It can be hard to avoid sugar or sugar-laden food items because there are just too many of them around. Chocolates, cakes, ice creams, and other sweet treats are affordable and readily available. Still, many health enthusiasts, including medical professionals, urge people to stay away from sugar and other sweet treats since these are not healthy. In fact, high-sugar food items contain little to no essential vitamins and minerals. But indulging in sweet treats doesn’t have to be all bad. There is a way to satisfy your cravings – have some honey instead.
Like sugar, honey also contains fructose, which is considered to be glucose’s evil twin. While glucose is important and easily metabolized by the body, fructose is a non-essential component. If there is a large amount of fructose in the body, more than what the liver can process, it is transformed into fat; and most people do not want any extra fat on their body. Although honey also contains fructose, it has less of it than regular sugar. Honey also has glucose and antioxidants. All in all, honey has a more positive impact on health than table sugar has.
Honey and Its Antioxidant Properties
Why are antioxidants good for you?
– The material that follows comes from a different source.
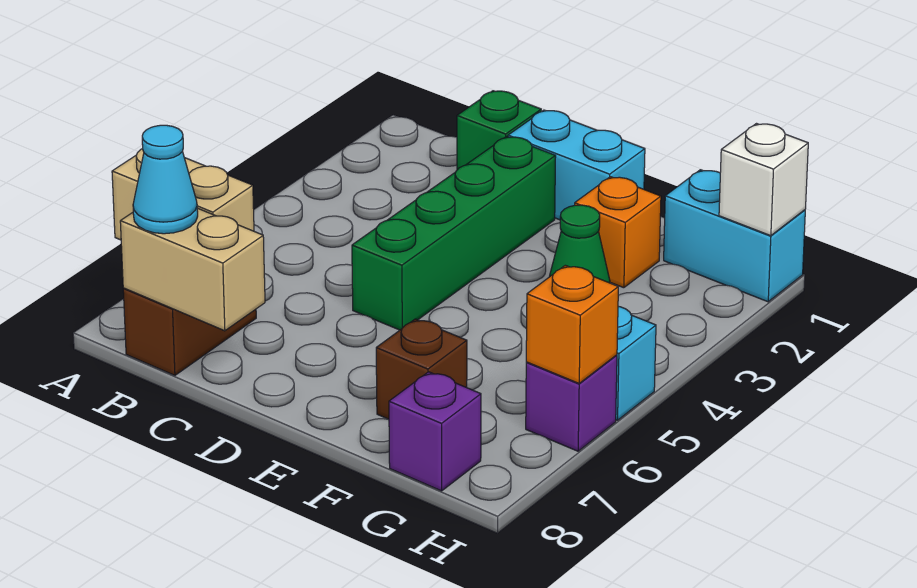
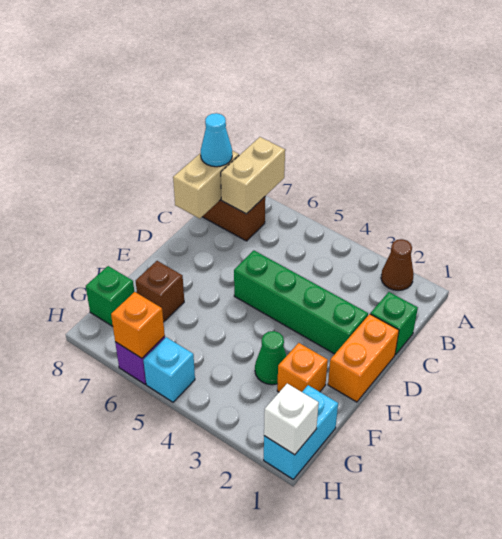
none -> brown 1x1 cone [381,239,414,290]
cyan 1x2 brick [508,110,645,220] -> orange 1x2 brick [328,314,399,402]
purple 1x1 brick [389,372,481,491] -> green 1x1 brick [86,266,134,326]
Antioxidants, like beta carotene and vitamins C and E, are elements that help in protecting the body from free radicals, which are volatile atoms or molecules that could cause cancer and other serious diseases. Fresh fruits and green, leafy vegetables contain high amounts of antioxidants. What about honey? Honey is also a wonderful source of the same. When you consume food sources that are rich in antioxidants, you make yourself healthier and you reduce your risk of getting sick.
Honey and Its Positive Effects on Cholesterol
Levels of cholesterol can be classified into two general groups – good (HDL) cholesterol and bad (LDL) cholesterol. Honey is known to increase the level of HDL and lower LDL. What is the significance? If there is a high amount of LDL in your bloodstream, this will attach to the walls of your arteries. In time, it will block and harden major blood vessels, which can result in atherosclerosis. Once there is a blockage to the arteries, there is a good chance that a heart attack will occur. Aside from this, honey also lowers blood triglyceride. This is a type of fat, and a high amount of triglycerides is linked to diabetes and some forms of heart disease.
Honey and It’s Capacity to Lower CRP
CRP or C-reactive protein increases when a person has an inflammatory condition, like a bacterial infection or a neoplastic condition, wherein there is an abnormal increase of certain tissues that could result in tumors. In addition, high CRP levels are indicative of heart disease. Honey can help reduce CRP. In a way, the action of honey is quite similar to that of statin medications for those at risk of heart disease. Statin meds are lipid-lowering compounds, such as atorvastatin and simvastatin, which aid in reducing blood cholesterol levels.